Professor Christian Hamann, Dean Tantillo (UC Davis)
Division of Computers in Chemistry
Session Type: Poster – In-person
ABOUT: Patchoulol synthase catalyzes the conversion of farnesyl diphosphate, a linear compound, into patchouli alcohol, which is a tricyclic tertiary alcohol that provides the characteristic fragrance note of patchouli oil. Overall, this investigation seeks to provide computational support for the chemical mechanism of patchoulol synthase. One open question is whether this enzyme utilizes an isomerase activity that converts the farnesyl moiety [(2E)-configuration] found in the starting material to the diastereomeric nerolidyl moiety [(2Z)-configuration] early in the reaction pathway. If this is the case, all subsequent products (and byproducts) would contain either the corresponding alkene configuration or the corresponding absolute stereochemistry of the C2 and C3 stereocenters (reflecting retention or inversion of configuration, depending on the details of later steps). Computed NMR spectra provide support for these mechanistic analyses since diastereomers have different chemical shifts (barring accidental magnetic equivalence). However, conformational flexibility can complicate this approach: since NMR spectra reflect conformational averaging in the solution phase, predicted NMR spectra must include the Boltzmann-weighted contribution from all conformers present in solution. Fortuitously, the rigid structure of patchouli alcohol makes it an ideal candidate for computed NMR analysis because only one conformer is present in solution at room temperature. Patchoulol synthase also generates a panel of constitutionally isomeric hydrocarbon byproducts representing intermediates along the reaction pathway that must be accounted for in any proposed enzyme mechanism. Three tricyclic hydrocarbon byproducts – seychellene, α-patchoulene, and δ-patchoulene – are also welcomed candidates for computed NMR analysis because their rigid structures only allow for one conformer each in solution. In summary, computed NMR spectra can be compared to solution NMR spectra to support (or refute) the overall enzyme mechanism of patchoulol synthase including a previously unknown farnesyl-nerolidyl isomerase activity.

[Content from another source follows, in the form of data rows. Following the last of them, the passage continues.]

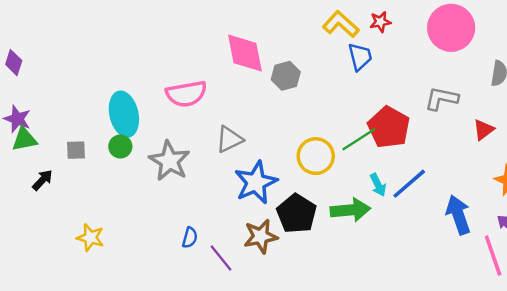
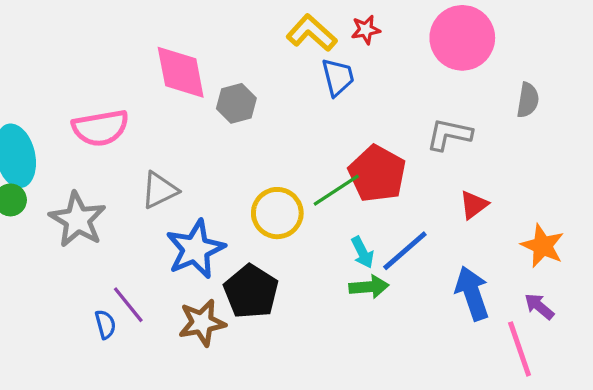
red triangle: (483, 130) -> (474, 205), moved
green arrow: (350, 210) -> (369, 287), moved, size x0.7
blue semicircle: (190, 238) -> (105, 324), turned -30
purple line: (221, 258) -> (128, 305), moved

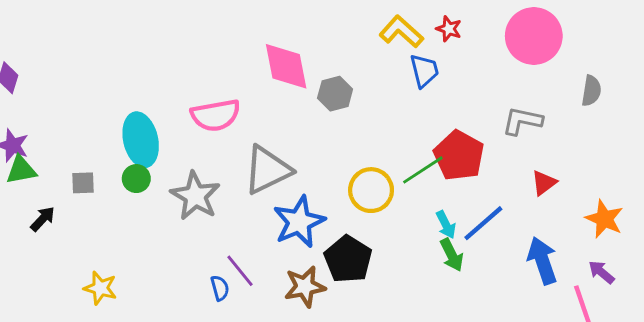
red star: (366, 30) -> (449, 29), turned 30
gray triangle: (159, 190) -> (267, 170), size x1.5
green arrow: (369, 287) -> (452, 255), turned 68

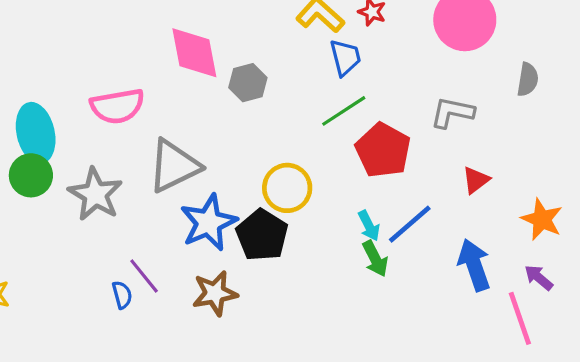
green line: (423, 170) -> (344, 111), moved
green circle: (136, 179) -> (31, 175), size x1.4
black pentagon: (348, 259) -> (262, 235), moved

“Introductory computational exercise for physical chemistry students”
Professor Matthew Sonntag
Division of Physical Chemistry
ABOUT: The use of computational tools to enhance understanding of chemical concepts is becoming common place in the undergraduate curriculum. In this exercise we introduce students to various computational calculations through several straightforward exercises. These activities are related to past material they have seen in our curriculum including organic and general chemistry courses and lay a foundation for further computational work during the course of the two semester physical chemistry sequence.